Well 138 sales is certainly a start but probably not what they were hoping for. One thing I’ve noticed is that often (not always) the development costs are directly proportional to the profit. So when you spend more on art and music (and a decent programmer) you will probably generate more profit due to the game looking more polished and thus more customers buy it. I found this to be true with my own games for sure. Of course marketing and game quality plays a big part too. But it’s a good general guide – “Speculate to Accumulate” i.e. spend the money to get a bigger return. It’s a gamble but done right it’ll pay out.

Some good news from Chris P is that the game has just been released on Steam so hopefully this will boost the hourly wage somewhat. Congrats on getting on Steam! (I hear it’s not that easy)

Not Enough To Go Full-Time

Zulu Boy reported the following:

“With our first and only game released on PC/Mac we earned around $10K in 2008. That is nice pocket money, but it is clearly not enough for me to go fulltime.”

Agreed, but it’s still a good start in my opinion. My first game never made that much money and never will, nor did my second. Congrats on a great start, hope you keep going.


Acord reported $120 in donations for Blood Frontier which is pretty neat. Perhaps this is an indication that they should charge something for the game, or at least for add-ons or micro-transactions etc? Hopefully they get some ad revenue from the game too…

Tower Defense Game

RinkuHero reported that Immortal Defense has had 435 direct sales from June 1 2008 to the present (mid-Jan). This is 7.5 months roughly.

It’s actually a great game that I strongly recommend (when I first got it it kept me up until 2 or 3am or something). It has an odd vibe and strange graphics but is very addictive indeed. It’s a hardcore Tower Defense style game and I think that getting that many sales in the hardcore Indie downloadable market is pretty darn good going. Congrats!

More Sales Stats

You can find a whole bunch of sales stats on my friend Juuso’s site here.

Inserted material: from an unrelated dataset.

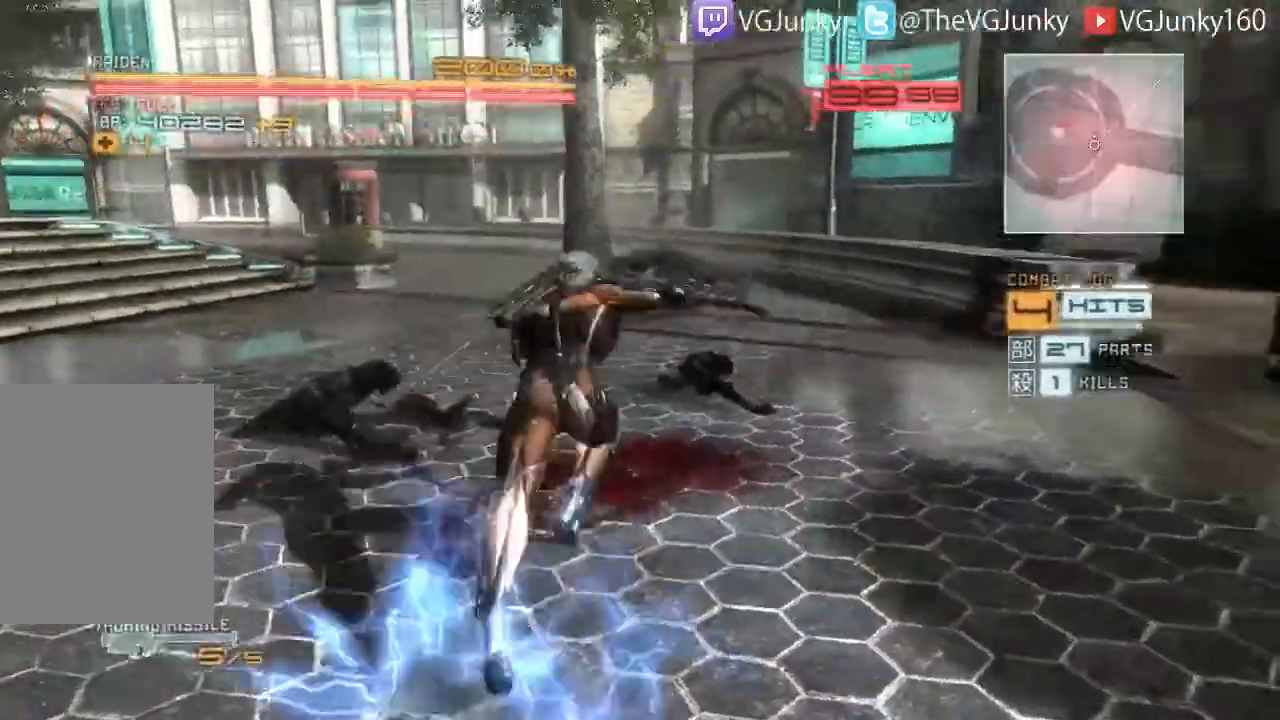
{"buttons": ["R2"], "left_stick": "up", "right_stick": "left", "events": []}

Some of mine are on there (Xmas Bonus), but they are out of date. Also you can see my Holiday Bonus sales stats here but again they are out of date. Lots more sales have occurred this Christmas (and with the launch of the Mac version) and I’ll post an update once all the December and Jan royalty reports are in (so in March). Keep your eyes peeled 😉 I’ll also post about Wizard of Oz if I can get permission from the producer of that game (I was hired to program it), and I’ll post Xmas and Easter Bonus stats (as they have run their course).

You can also read about how much money I made from selling my Grey Alien BlitzMax Game Framework here. It did pretty well for me as a side project and of course I’ve used it for 4 games meanwhile. Opening it up for sale meant other people helped to test it, fix it and improve it, which was invaluable.

Big Thanks!

So once again, big thanks to everyone who posted sales stats. They are fascinating and I hope that more people will be encouraged to post stats because they provide some hard realism for people thinking of going Indie and also help to motivate people who’ve just started who maybe need to see some light at the end of the tunnel.

One Response to “Indie/Casual Sales Stats from $2.50 to $250,000”

  1. Dan Taylor Says:

    Wow! Thanks for this folks…great info. Have you sent this to Charles Hudson? I’m pretty sure he’d be interested in this. Again – great job!